NBC and Paxson Communications took the wraps off three more joint-sales agreements last week. The move brings to 10 the number of Paxson stations whose local news, programming, sales and marketing shots will be called by NBC.

Last week's agreements were with NBC-owned stations KXAS-TV Dallas; WVIT(TV) Hartford, Conn.; and WNCN(TV) Raleigh, N.C.

Paxson already had such agreements in place with NBC-owned stations in Providence, R.I.; Washington, D.C.; Miami; Knoxville, Tenn.; Greenville, N.C.; Cedar Rapids, Iowa; and Shreveport, La. The network bought 32% of Paxson last September for $415 million in a deal that included an option to increase that to a controlling stake of Paxson, if the FCC loosened its restrictions on TV station ownership.

The 32% deal included an agreement for NBC to cross-promote Pax TV and allow Pax to repurpose some of NBC's big-ticket programming. Pax has aired made-for-television movies originally shown on NBC, and Paxson stations air NBC's prime time game show, Twenty-One, several days after it's shown on NBC.

"The key to Paxson's network paradigm, since its inception in September 1998, has been to team up with other network stations in each market where Paxson has a local station," said Paxson President and CEO Jeff Sagansky.

The joint-sales agreements with NBC "provide Paxson with access to many of NBC's local resources and increase our market presence through improved programming and sales infrastructure.

"The completion of these 10 JSAs bodes well as we move forward market by market to complete additional joint-sales relationships before the year's end, ''he added.

But in a release last week, Paxson apparently overstated its relationship with four major NBC affiliate groups. Paxson said that NBC had "reached an understanding" with Gannett, Hearst-Argyle, Post-Newsweek and A.H. Belo "to develop JSA agreements with Pax stations in their markets. These groups represent JSA opportunities for 16 Paxson stations. and it is expected that agreements will be completed in these markets in the short term." Paxson executives could not be reached for comment at press time.

"We have agreed to talk with them," said Alan Frank, president of Post-Newsweek Stations. "And as of this week, there are no meetings scheduled."

The focus on joint-sales agreements emerged after NBC, which had no part in last week's announcement, retreated from a plan to repurpose Nightly News With Tom Brokaw on Pax. NBC Television President Randy Falco said the repurposing would be delayed until several of its larger affiliate groups had signed off on the local sales agreements with Pax stations in their markets.

The affiliates clearly had not signed off on the Nightly News idea, believing it would draw away viewers and lower ratings.

Officials at Paxson-where many fear the JSAs will accelerate the loss of their jobs-as well as executives at NBC stations believe the partnership is pushing the affiliates to see how far it can go before the affiliates push back-as they did in the case of Brokaw.
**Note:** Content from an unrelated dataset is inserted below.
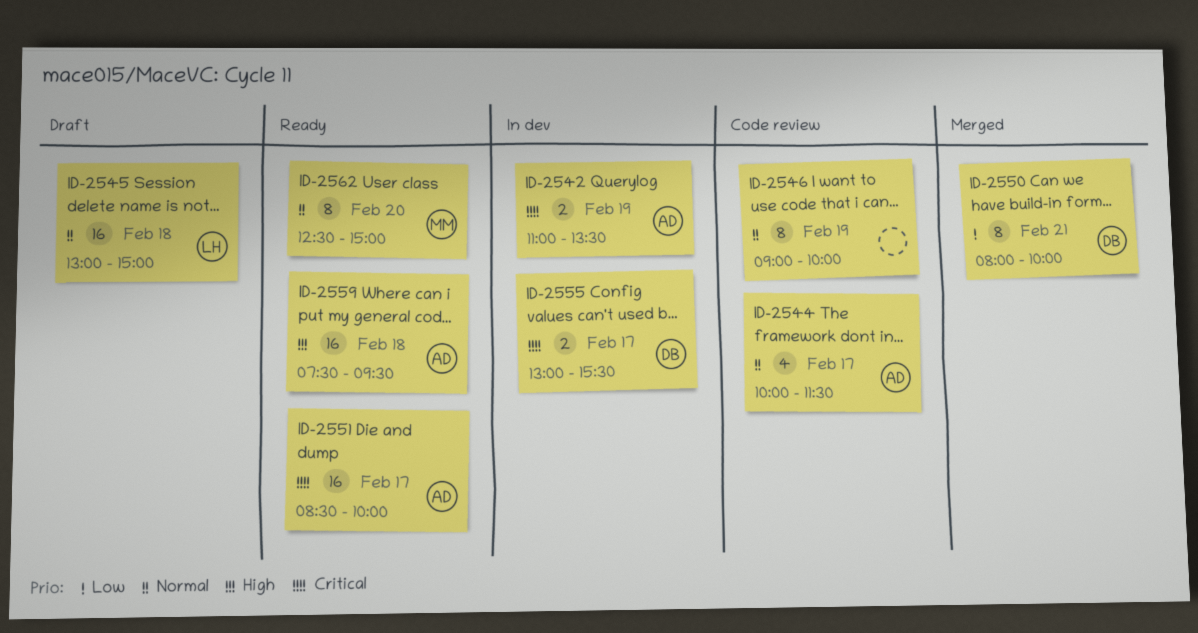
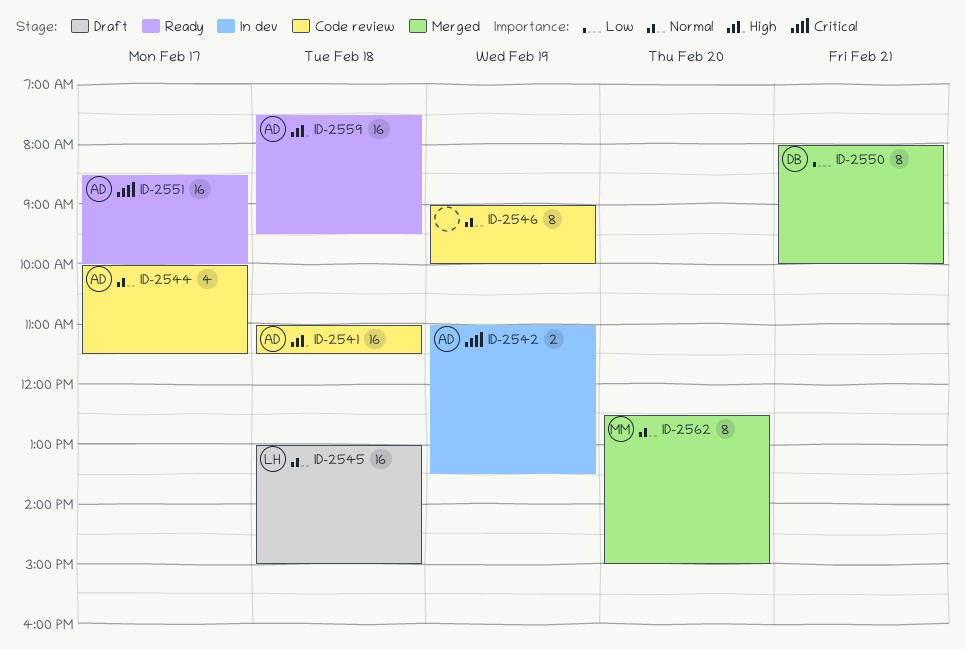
ID-2541: none -> present
ID-2555: present -> none
ID-2562, status: Ready -> Merged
For NBC, the 32% partnership allows the network to increase its local station holdings without running afoul of the FCC cap. NBC affiliates say they are willing to consider relationships with the Paxson stations, but they are as yet unsure what they have to gain from such relationships.

Pax has also struck a deal with DirecTV for distribution to the satellite operator's 7.3 million small-dish subscribers. Similar to one that DirecTV cut with the Public Broadcasting Service, the deal obviates DirecTV's having to carry local Pax stations market-by-market. Combined with its cable and over-the-air coverage, Pax claims that the satellite carriage will put its programming before 80% of the nation's TV homes-roughly the same level as UPN and The WB.

-John Eggerton contributed to this story.